Wiggins received much less welcome attention in September, when the Fancy Bears cyber hacking group revealed that he had received a Therapeuti­c Use Exemption for the corticoste­roid triamcinol­one acetonide ahead of his 2012 Tour victory. Cavendish skirts around the issue. “It may be tainted or it may be completely above board, legitimate,” he says. “I’m not trying to bat it away but I really don’t have an opinion that I’m prepared to talk about.”

Meanwhile, spending 12 nights this winter as the supporting act for Wiggins’s seemingly interminab­le farewell tour inevitably gives a man reason to consider the finite nature of his own career. “I can see the end. I don’t know when that is but I can see the end now,” Cavendish says. The concept is not an altogether unsettling one. “It’s just how it is, you know?”

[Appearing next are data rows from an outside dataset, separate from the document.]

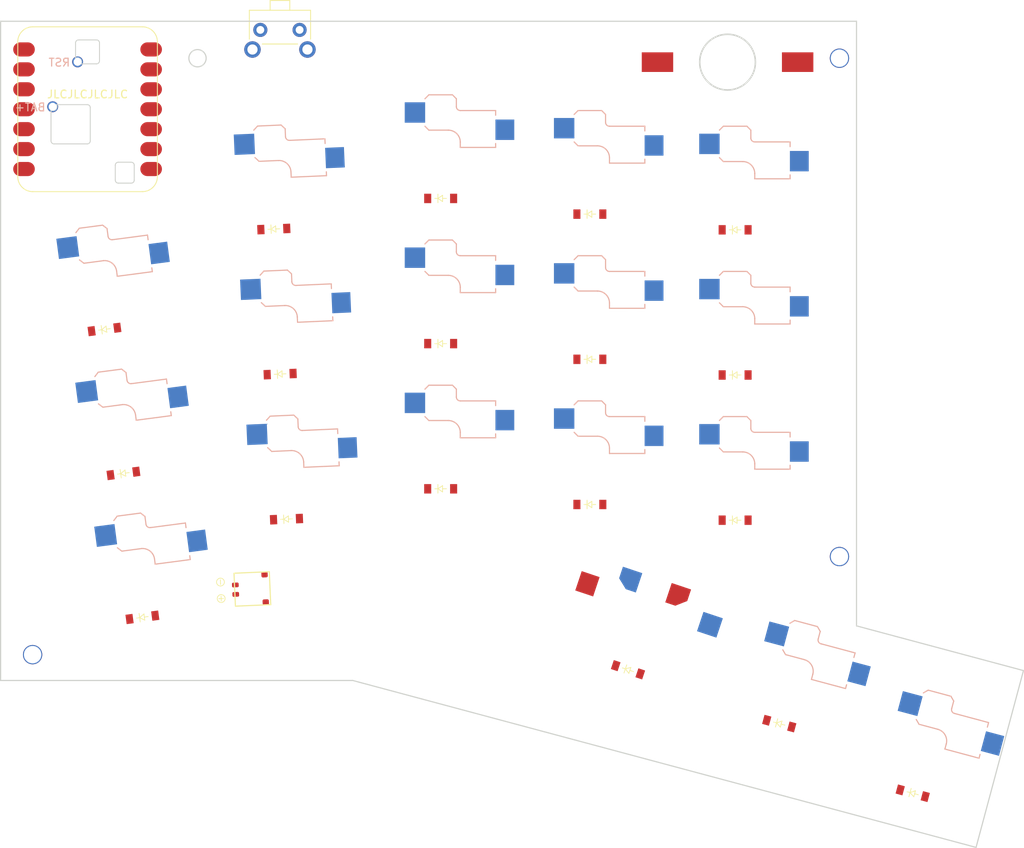
<source format=kicad_pcb>
(kicad_pcb
	(version 20240108)
	(generator "pcbnew")
	(generator_version "8.0")
	(general
		(thickness 1.6)
		(legacy_teardrops no)
	)
	(paper "A3")
	(title_block
		(title "Left")
		(rev "v1.0.0")
		(company "Unknown")
	)
	(layers
		(0 "F.Cu" signal)
		(31 "B.Cu" signal)
		(32 "B.Adhes" user "B.Adhesive")
		(33 "F.Adhes" user "F.Adhesive")
		(34 "B.Paste" user)
		(35 "F.Paste" user)
		(36 "B.SilkS" user "B.Silkscreen")
		(37 "F.SilkS" user "F.Silkscreen")
		(38 "B.Mask" user)
		(39 "F.Mask" user)
		(40 "Dwgs.User" user "User.Drawings")
		(41 "Cmts.User" user "User.Comments")
		(42 "Eco1.User" user "User.Eco1")
		(43 "Eco2.User" user "User.Eco2")
		(44 "Edge.Cuts" user)
		(45 "Margin" user)
		(46 "B.CrtYd" user "B.Courtyard")
		(47 "F.CrtYd" user "F.Courtyard")
		(48 "B.Fab" user)
		(49 "F.Fab" user)
	)
	(setup
		(pad_to_mask_clearance 0.05)
		(allow_soldermask_bridges_in_footprints no)
		(pcbplotparams
			(layerselection 0x00010fc_ffffffff)
			(plot_on_all_layers_selection 0x0000000_00000000)
			(disableapertmacros no)
			(usegerberextensions no)
			(usegerberattributes yes)
			(usegerberadvancedattributes yes)
			(creategerberjobfile yes)
			(dashed_line_dash_ratio 12.000000)
			(dashed_line_gap_ratio 3.000000)
			(svgprecision 4)
			(plotframeref no)
			(viasonmask no)
			(mode 1)
			(useauxorigin no)
			(hpglpennumber 1)
			(hpglpenspeed 20)
			(hpglpendiameter 15.000000)
			(pdf_front_fp_property_popups yes)
			(pdf_back_fp_property_popups yes)
			(dxfpolygonmode yes)
			(dxfimperialunits yes)
			(dxfusepcbnewfont yes)
			(psnegative no)
			(psa4output no)
			(plotreference yes)
			(plotvalue yes)
			(plotfptext yes)
			(plotinvisibletext no)
			(sketchpadsonfab no)
			(subtractmaskfromsilk no)
			(outputformat 1)
			(mirror no)
			(drillshape 1)
			(scaleselection 1)
			(outputdirectory "")
		)
	)
	(net 0 "")
	(net 1 "D0")
	(net 2 "D1")
	(net 3 "R3")
	(net 4 "R2")
	(net 5 "R1")
	(net 6 "R0")
	(net 7 "C0")
	(net 8 "C4")
	(net 9 "C3")
	(net 10 "C2")
	(net 11 "C1")
	(net 12 "RAW3V3")
	(net 13 "RAW5V")
	(net 14 "GND")
	(net 15 "RST")
	(net 16 "BAT")
	(net 17 "pinky_bottom")
	(net 18 "pinky_home")
	(net 19 "pinky_top")
	(net 20 "ring_bottom")
	(net 21 "ring_home")
	(net 22 "ring_top")
	(net 23 "middle_bottom")
	(net 24 "middle_home")
	(net 25 "middle_top")
	(net 26 "index_bottom")
	(net 27 "index_home")
	(net 28 "index_top")
	(net 29 "inner_bottom")
	(net 30 "inner_home")
	(net 31 "inner_top")
	(net 32 "flexion_cluster")
	(net 33 "base_cluster")
	(net 34 "extension_cluster")
	(net 35 "BAT_CONN")
	(footprint "ComboDiode" (layer "F.Cu") (at 181.753363 118.50284 -15))
	(footprint "ComboDiode" (layer "F.Cu") (at 119.002453 92.447459 2.5))
	(footprint "1:SKHLLCA010" (layer "F.Cu") (at 118.170531 31.35854))
	(footprint "ComboDiode" (layer "F.Cu") (at 95.823162 68.273765 7.5))
	(footprint "1:xiao_smd_xl_cutout_minimal" (layer "F.Cu") (at 93.670531 40.21654))
	(footprint "mounting_hole" (layer "F.Cu") (at 189.420531 97.21654))
	(footprint "ComboDiode" (layer "F.Cu") (at 157.634462 53.582685))
	(footprint "mounting_hole" (layer "F.Cu") (at 189.420531 33.71654))
	(footprint "icon_bat" (layer "F.Cu") (at 110.640138 101.517851 92.5))
	(footprint "ComboDiode" (layer "F.Cu") (at 176.134462 92.582685))
	(footprint "ComboDiode" (layer "F.Cu") (at 176.134462 74.082685))
	(footprint "mounting_hole" (layer "F.Cu") (at 86.670531 109.71654))
	(footprint "ComboDiode" (layer "F.Cu") (at 157.634462 72.082685))
	(footprint "ComboDiode" (layer "F.Cu") (at 198.750659 127.378164 -15))
	(footprint "ComboDiode" (layer "F.Cu") (at 138.634462 88.582685))
	(footprint "ComboDiode" (layer "F.Cu") (at 157.634462 90.582685))
	(footprint "ComboDiode" (layer "F.Cu") (at 118.195494 73.965066 2.5))
	(footprint "1:molex_pico_ezmate_1x02_front" (layer "F.Cu") (at 114.386569 101.354278 92.5))
	(footprint "ComboDiode" (layer "F.Cu") (at 117.388535 55.482674 2.5))
	(footprint "ComboDiode" (layer "F.Cu") (at 100.652631 104.957224 7.5))
	(footprint "ComboDiode" (layer "F.Cu") (at 138.634462 70.082685))
	(footprint "ComboDiode" (layer "F.Cu") (at 162.490785 111.64179 -18.5))
	(footprint "ComboDiode" (layer "F.Cu") (at 176.134462 55.582685))
	(footprint "ComboDiode" (layer "F.Cu") (at 98.237896 86.615494 7.5))
	(footprint "1:1208YD" (layer "F.Cu") (at 175.170531 34.21654))
	(footprint "ComboDiode" (layer "F.Cu") (at 138.634462 51.582685))
	(footprint "1:switch_choc_v1_v2" (layer "B.Cu") (at 176.134462 69.082685))
	(footprint "1:switch_choc_v1_v2" (layer "B.Cu") (at 97.585265 81.65827 7.5))
	(footprint "1:switch_choc_v1_v2" (layer "B.Cu") (at 176.134462 50.582685))
	(footprint "1:switch_choc_v1_v2" (layer "B.Cu") (at 117.170438 50.487433 2.5))
	(footprint "1:switch_choc_v1_v2" (layer "B.Cu") (at 157.634462 48.582685))
	(footprint "1:switch_choc_v1_v2" (layer "B.Cu") (at 200.044754 122.548534 -15))
	(footprint "1:switch_choc_v1_v2" (layer "B.Cu") (at 118.784356 87.452217 2.5))
	(footprint "1:switch_choc_v1_v2" (layer "B.Cu") (at 138.634462 46.582685))
	(footprint "1:switch_choc_v1_v2" (layer "B.Cu") (at 157.634462 85.582685))
	(footprint "1:switch_choc_v1_v2" (layer "B.Cu") (at 117.977397 68.969825 2.5))
	(footprint "1:switch_choc_v1_v2" (layer "B.Cu") (at 176.134462 87.582685))
	(footprint "1:switch_choc_v1_v2" (layer "B.Cu") (at 157.634462 67.082685))
	(footprint "1:switch_choc_v1_v2" (layer "B.Cu") (at 183.047458 113.673211 -15))
	(footprint "1:switch_choc_v1_v2" (layer "B.Cu") (at 138.634462 65.082685))
	(footprint "1:switch_choc_v1_v2" (layer "B.Cu") (at 100 100 7.5))
	(footprint "1:switch_choc_left_flexion" (layer "B.Cu") (at 164.077308 106.900172 -18.5))
	(footprint "1:switch_choc_v1_v2" (layer "B.Cu") (at 138.634462 83.582685))
	(footprint "1:switch_choc_v1_v2" (layer "B.Cu") (at 95.170531 63.31654 7.5))
	(gr_line
		(start 191.593031 29.00854)
		(end 82.593031 29.00854)
		(stroke
			(width 0.15)
			(type solid)
		)
		(layer "Edge.Cuts")
		(uuid "3638d849-69a7-4dba-890f-93b055878790")
	)
	(gr_line
		(start 191.593031 106.049703)
		(end 212.852527 111.746168)
		(stroke
			(width 0.15)
			(type solid)
		)
		(layer "Edge.Cuts")
		(uuid "474fca2a-5c3d-4b78-ae77-b85b95b4d446")
	)
	(gr_line
		(start 206.815655 134.276079)
		(end 212.852527 111.746168)
		(stroke
			(width 0.15)
			(type solid)
		)
		(layer "Edge.Cuts")
		(uuid "506f8ec5-2f34-4182-9c46-e6d1020ffc5a")
	)
	(gr_line
		(start 127.44412 113.00854)
		(end 206.815655 134.276079)
		(stroke
			(width 0.15)
			(type solid)
		)
		(layer "Edge.Cuts")
		(uuid "65781aab-36de-463f-9a5c-e8ac373ef30c")
	)
	(gr_line
		(start 191.593031 106.049703)
		(end 191.593031 29.00854)
		(stroke
			(width 0.15)
			(type solid)
		)
		(layer "Edge.Cuts")
		(uuid "7fa137ad-e2be-4d3f-8b0c-af3e2e8ee1ec")
	)
	(gr_circle
		(center 107.670531 33.71654)
		(end 108.770531 33.71654)
		(stroke
			(width 0.15)
			(type solid)
		)
		(fill none)
		(layer "Edge.Cuts")
		(uuid "c9ee11e1-65fc-423a-bf23-dae5e59e5622")
	)
	(gr_line
		(start 82.593031 29.00854)
		(end 82.593031 113.00854)
		(stroke
			(width 0.15)
			(type solid)
		)
		(layer "Edge.Cuts")
		(uuid "ce8bee72-54d7-4948-a745-bc34faa709ce")
	)
	(gr_line
		(start 82.593031 113.00854)
		(end 127.44412 113.00854)
		(stroke
			(width 0.15)
			(type solid)
		)
		(layer "Edge.Cuts")
		(uuid "dd7daaa6-1bfe-4b2f-b686-89e025faa448")
	)
	(gr_text "JLCJLCJLCJLC"
		(at 93.670531 38.31654 0)
		(layer "F.SilkS")
		(uuid "26285322-3a13-426f-8e42-c508477ddc26")
		(effects
			(font
				(size 1 1)
				(thickness 0.15)
			)
		)
	)
)

</source>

Of course, there are still promises to keep and miles to go before that final curtain. Eddy Merckx’s record of 34 Tour stage wins draws nearer, for instance, and there’s Paris-Roubaix – “to see what I could do.”

Perhaps it’s the latest way to show that he isn’t a bad bike rider, though deep down, even he must realise by now that the point is long since made. “I’ve got no plans to retire but I don’t think I’ve got any burning aspiration­s left,” Cavendish says. “I’ve done everything I can do, really.”